On top of the card there are two 8-pin PCI-E power connectors so you know that this baby consumes a fair amount of power. That’s a bit of an understatement, as the HD6990 has been designed from the ground up to run at 450Watts. Out of the box it still needs 375Watts to get it going, the higher figure comes into play should you decide to ignore the warranty warning sticker.

What’s this about a warranty warning sticker then? One of the features of the more recent Northern Island based cards is the fitting of a two way BIOS switch on the top of the PCB, which is handy if you like to tinker with the graphics card BIOS to make it run faster and muck things up badly, at least you have an option to get the card back to running normally.

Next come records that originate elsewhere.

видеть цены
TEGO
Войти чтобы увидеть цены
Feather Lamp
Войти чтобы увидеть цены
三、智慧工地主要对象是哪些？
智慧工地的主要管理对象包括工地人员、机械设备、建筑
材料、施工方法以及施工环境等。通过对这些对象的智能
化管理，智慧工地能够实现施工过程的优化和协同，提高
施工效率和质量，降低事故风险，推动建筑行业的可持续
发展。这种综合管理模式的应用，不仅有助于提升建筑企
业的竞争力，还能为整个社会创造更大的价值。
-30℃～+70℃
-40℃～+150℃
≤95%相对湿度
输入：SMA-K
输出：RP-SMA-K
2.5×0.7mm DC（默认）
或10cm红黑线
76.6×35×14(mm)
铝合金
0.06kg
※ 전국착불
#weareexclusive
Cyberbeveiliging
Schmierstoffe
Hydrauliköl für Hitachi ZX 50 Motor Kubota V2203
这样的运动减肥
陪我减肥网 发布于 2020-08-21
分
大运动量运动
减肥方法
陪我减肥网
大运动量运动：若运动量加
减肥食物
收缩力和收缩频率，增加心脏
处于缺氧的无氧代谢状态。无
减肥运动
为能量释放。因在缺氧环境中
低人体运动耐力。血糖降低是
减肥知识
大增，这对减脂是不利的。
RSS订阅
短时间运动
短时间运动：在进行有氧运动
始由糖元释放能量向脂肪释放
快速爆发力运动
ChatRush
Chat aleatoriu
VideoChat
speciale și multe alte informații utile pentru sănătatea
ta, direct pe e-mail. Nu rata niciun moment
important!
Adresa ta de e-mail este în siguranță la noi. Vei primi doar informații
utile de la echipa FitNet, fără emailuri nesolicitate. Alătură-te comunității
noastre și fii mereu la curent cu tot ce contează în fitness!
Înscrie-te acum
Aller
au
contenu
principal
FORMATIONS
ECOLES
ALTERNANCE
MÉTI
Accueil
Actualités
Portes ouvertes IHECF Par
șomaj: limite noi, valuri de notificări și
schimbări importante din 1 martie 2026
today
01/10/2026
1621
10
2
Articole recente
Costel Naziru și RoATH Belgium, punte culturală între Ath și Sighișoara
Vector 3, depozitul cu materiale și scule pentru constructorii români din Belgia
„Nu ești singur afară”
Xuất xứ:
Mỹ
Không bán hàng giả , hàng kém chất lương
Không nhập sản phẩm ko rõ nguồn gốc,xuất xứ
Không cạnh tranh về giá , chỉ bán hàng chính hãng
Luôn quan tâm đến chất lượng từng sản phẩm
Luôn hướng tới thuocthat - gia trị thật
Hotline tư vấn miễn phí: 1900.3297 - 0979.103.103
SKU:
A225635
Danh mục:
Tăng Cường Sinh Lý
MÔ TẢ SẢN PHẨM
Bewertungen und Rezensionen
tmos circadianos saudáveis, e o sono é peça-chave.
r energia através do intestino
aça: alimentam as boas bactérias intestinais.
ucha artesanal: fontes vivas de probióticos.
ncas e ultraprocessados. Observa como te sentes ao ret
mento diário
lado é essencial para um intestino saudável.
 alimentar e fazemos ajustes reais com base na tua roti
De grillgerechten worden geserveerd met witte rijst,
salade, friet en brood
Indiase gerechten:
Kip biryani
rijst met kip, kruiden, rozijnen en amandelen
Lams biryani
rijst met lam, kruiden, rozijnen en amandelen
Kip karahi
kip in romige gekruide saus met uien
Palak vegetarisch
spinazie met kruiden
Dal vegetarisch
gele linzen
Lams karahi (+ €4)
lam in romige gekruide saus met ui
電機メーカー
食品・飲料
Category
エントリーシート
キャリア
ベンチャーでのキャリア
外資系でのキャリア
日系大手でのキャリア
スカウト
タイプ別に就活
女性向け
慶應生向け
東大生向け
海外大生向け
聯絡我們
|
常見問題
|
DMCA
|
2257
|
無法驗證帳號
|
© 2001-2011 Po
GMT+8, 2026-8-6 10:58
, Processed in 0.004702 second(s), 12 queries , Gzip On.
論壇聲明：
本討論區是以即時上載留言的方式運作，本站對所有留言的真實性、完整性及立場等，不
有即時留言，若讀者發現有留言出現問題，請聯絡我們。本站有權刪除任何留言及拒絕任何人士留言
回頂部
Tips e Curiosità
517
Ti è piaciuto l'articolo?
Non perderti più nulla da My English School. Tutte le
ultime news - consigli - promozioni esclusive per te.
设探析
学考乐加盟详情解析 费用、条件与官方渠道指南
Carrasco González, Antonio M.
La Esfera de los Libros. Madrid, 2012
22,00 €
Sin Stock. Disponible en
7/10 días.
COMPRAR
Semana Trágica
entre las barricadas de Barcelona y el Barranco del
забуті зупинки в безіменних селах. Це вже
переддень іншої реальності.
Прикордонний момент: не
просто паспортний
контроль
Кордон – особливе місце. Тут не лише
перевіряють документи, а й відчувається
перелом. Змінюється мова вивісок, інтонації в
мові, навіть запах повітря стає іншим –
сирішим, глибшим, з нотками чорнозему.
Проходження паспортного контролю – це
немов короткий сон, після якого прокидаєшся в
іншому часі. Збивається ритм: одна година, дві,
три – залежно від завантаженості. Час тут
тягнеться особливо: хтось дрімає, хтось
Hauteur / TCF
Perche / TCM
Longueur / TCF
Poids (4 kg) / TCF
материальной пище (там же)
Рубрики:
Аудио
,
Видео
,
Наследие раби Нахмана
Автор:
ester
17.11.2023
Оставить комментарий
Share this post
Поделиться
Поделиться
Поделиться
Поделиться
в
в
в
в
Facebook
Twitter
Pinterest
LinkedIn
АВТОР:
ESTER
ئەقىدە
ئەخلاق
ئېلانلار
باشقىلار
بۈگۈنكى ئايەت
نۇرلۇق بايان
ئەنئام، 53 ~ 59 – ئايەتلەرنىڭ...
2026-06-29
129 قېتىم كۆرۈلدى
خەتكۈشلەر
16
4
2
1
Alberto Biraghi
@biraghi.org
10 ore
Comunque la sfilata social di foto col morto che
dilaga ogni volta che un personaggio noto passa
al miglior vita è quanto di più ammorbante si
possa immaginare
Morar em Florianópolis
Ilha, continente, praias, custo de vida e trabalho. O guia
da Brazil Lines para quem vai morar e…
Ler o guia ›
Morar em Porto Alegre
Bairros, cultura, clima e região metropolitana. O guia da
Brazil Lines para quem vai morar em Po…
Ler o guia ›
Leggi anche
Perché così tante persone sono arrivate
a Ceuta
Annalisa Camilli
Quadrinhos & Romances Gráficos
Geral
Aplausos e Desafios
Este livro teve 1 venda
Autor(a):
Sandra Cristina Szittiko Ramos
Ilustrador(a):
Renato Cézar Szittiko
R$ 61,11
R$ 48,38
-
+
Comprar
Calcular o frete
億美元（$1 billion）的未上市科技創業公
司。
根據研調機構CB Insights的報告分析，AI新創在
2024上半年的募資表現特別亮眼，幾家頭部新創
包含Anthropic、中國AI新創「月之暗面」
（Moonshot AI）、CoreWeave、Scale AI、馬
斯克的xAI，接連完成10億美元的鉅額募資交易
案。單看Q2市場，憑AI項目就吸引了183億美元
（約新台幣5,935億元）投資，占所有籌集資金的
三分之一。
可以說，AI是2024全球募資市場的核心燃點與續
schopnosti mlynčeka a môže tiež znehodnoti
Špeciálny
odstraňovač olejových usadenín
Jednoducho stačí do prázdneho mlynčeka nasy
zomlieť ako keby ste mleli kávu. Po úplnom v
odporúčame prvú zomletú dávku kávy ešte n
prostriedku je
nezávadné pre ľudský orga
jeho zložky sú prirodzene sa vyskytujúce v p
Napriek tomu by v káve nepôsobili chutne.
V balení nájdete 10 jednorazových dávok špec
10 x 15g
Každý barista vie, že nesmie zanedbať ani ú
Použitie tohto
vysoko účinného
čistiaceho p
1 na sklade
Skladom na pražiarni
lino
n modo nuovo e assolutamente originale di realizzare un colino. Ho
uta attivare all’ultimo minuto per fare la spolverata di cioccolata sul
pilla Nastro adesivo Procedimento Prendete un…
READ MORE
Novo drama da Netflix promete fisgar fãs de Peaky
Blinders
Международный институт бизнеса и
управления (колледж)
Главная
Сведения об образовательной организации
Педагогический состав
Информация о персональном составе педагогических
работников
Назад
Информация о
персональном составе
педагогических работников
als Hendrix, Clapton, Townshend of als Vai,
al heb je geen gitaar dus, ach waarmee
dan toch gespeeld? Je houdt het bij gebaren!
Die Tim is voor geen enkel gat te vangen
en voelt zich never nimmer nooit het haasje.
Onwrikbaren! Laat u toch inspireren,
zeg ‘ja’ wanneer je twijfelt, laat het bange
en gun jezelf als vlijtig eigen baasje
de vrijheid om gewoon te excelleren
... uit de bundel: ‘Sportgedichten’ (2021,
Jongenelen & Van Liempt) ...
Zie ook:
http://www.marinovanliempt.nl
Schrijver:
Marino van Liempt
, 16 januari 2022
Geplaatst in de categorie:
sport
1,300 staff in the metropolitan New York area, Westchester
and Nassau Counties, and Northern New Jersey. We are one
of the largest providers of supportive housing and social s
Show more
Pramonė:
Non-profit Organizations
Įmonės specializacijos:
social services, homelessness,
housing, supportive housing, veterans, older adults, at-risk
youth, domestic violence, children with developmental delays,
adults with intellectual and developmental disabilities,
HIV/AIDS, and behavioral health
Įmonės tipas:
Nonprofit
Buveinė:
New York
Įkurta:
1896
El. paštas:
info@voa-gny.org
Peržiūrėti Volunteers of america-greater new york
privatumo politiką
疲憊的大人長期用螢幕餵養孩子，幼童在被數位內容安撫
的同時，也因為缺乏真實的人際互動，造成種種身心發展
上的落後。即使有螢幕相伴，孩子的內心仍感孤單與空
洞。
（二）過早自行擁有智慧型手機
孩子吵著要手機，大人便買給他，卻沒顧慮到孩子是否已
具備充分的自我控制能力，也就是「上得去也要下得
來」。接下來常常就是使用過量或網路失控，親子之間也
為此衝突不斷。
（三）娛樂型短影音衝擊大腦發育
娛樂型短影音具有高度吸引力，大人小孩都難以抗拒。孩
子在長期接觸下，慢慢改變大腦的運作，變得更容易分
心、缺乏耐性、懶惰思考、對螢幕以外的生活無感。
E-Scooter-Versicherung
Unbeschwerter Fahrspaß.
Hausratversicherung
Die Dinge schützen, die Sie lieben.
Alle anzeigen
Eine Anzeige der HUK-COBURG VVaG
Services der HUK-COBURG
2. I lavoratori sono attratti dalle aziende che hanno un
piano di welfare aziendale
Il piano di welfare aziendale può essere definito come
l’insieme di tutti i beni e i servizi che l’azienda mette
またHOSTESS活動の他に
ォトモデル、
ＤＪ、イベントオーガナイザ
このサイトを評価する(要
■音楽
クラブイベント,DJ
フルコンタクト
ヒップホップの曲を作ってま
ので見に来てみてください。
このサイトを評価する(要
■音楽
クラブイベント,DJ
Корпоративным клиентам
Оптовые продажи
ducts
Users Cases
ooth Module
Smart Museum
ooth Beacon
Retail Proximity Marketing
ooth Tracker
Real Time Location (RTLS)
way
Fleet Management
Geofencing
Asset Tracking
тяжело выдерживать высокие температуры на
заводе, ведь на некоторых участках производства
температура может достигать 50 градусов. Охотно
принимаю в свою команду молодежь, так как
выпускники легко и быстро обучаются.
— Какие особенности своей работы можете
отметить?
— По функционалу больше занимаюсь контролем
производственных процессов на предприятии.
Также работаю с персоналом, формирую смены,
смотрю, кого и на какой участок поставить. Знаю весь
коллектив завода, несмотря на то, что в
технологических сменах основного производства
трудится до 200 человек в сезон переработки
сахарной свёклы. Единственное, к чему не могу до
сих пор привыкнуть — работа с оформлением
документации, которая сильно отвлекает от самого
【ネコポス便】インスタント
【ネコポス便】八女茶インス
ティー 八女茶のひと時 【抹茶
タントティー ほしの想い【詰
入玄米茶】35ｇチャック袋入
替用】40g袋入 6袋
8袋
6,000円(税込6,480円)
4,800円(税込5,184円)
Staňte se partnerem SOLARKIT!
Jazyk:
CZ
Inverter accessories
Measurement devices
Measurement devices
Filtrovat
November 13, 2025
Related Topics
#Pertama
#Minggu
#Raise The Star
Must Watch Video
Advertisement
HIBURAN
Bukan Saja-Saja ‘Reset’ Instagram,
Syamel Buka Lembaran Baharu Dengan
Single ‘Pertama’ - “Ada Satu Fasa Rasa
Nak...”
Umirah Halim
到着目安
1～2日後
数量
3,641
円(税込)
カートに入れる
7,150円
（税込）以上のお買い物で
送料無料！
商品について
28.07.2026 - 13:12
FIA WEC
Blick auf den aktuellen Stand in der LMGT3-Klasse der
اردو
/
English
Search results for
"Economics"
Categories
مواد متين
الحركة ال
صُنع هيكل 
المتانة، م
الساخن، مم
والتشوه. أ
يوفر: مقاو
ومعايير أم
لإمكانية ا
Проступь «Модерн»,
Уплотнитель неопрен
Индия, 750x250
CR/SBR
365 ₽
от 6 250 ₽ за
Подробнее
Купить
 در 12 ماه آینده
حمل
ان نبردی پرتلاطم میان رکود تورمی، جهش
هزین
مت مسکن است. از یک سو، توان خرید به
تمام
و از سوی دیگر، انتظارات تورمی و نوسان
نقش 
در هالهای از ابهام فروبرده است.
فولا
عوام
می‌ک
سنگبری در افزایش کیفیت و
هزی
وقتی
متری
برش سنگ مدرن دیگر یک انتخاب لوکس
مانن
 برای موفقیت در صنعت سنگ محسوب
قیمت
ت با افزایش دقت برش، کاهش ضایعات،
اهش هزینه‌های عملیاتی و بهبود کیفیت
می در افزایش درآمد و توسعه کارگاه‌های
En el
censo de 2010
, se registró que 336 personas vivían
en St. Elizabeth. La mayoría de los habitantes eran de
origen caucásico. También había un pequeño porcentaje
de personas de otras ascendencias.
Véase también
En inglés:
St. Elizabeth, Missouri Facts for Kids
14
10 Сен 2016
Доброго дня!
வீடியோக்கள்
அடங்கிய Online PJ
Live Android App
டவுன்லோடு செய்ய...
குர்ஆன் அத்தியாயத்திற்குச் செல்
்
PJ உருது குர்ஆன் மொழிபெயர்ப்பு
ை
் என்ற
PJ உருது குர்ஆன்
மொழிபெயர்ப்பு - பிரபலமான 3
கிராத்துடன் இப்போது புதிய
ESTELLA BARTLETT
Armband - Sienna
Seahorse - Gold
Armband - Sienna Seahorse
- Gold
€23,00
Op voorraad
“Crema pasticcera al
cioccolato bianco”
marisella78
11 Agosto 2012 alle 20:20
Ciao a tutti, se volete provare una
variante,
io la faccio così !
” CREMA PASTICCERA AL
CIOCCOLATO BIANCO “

With the HD6990 however, things are a bit different as the switch allows you to either run the card at the stock 830MHz of the HD6990 or at the normal speed of the Cayman XT core, that is to say 880MHz, which necessitates an increase in the voltage being fed to the chip.

So we have a factory fitted overclocking option, great, but hold on, what’s this yellow warning sticker on the switch? It’s a warning about voiding the warranty of the card by overclocking. It turns out we have a factory overclocked card that shouldn’t be overclocked as chances are it will void the warranty – go figure.

As you might expect for one of the first cards to see the light of day, Sapphire’s HD6990 is a reference design but with a new sticker on the cooler, but there has been some thought given about the cable bundle that comes with the card as it has an unusual arrangement of ports on the back panel.

There’s single DVI and four mini-DisplayPorts, so Sapphire bundles in all you need to get going with a multi panel EyeFinity setup; a DVI to VGA adaptor, passive miniDP to DP, miniDP to SL-DVI and miniDP to HDMI dongles and an active DP to SL-DVI dongle. In Eyefinity mode, the HD6990 can currently support up to five screens, but when the DisplayPort 1.2 drivers eventually surface you will be able to daisy chain additional DisplayPort 1.2 monitors to each DP output.

To test, we’re using an Intel Core i7 Extreme 965 3.2GHz processor and 6GB of Crucial PC3-10600 DDR3 which sits in an MSI X58 Pro motherboard, together with a Western Digital WD1500ADFD Raptor hard drive with Windows 7 Ultimate 64-bit installed and a Be Quiet 850 power supply.

To test the DirectX 11 capablilites of the card we used the DiRT2 game and Futuremark’s latest 3DMark benchmark, 3DMark11, while the other two 3DMark Vantage and FarCry2 are DirectX10 only.

3DMark Vantage

Far Cry 2

Far Cry 2 frames per second in Sapphire Radeon HD6990 4GB

3DMark 11

3DMark 11 overall score with the Sapphire Radeon HD6990 4GB


DiRT2 framerate tested with the Sapphire Radeon HD6990 4GB

Performance-wise the HD6990 is a monster, it kicks sand in every other single card’s face and makes a decent fist of moving into dual card territory even at the default clock settings out of the box.

Building two of these beasties into a Crossfire set-up should lead to some awe-inspiring frame rates, that is if you’ve got over a grand to spend, have a huge full tower case and have a local power station to plug into.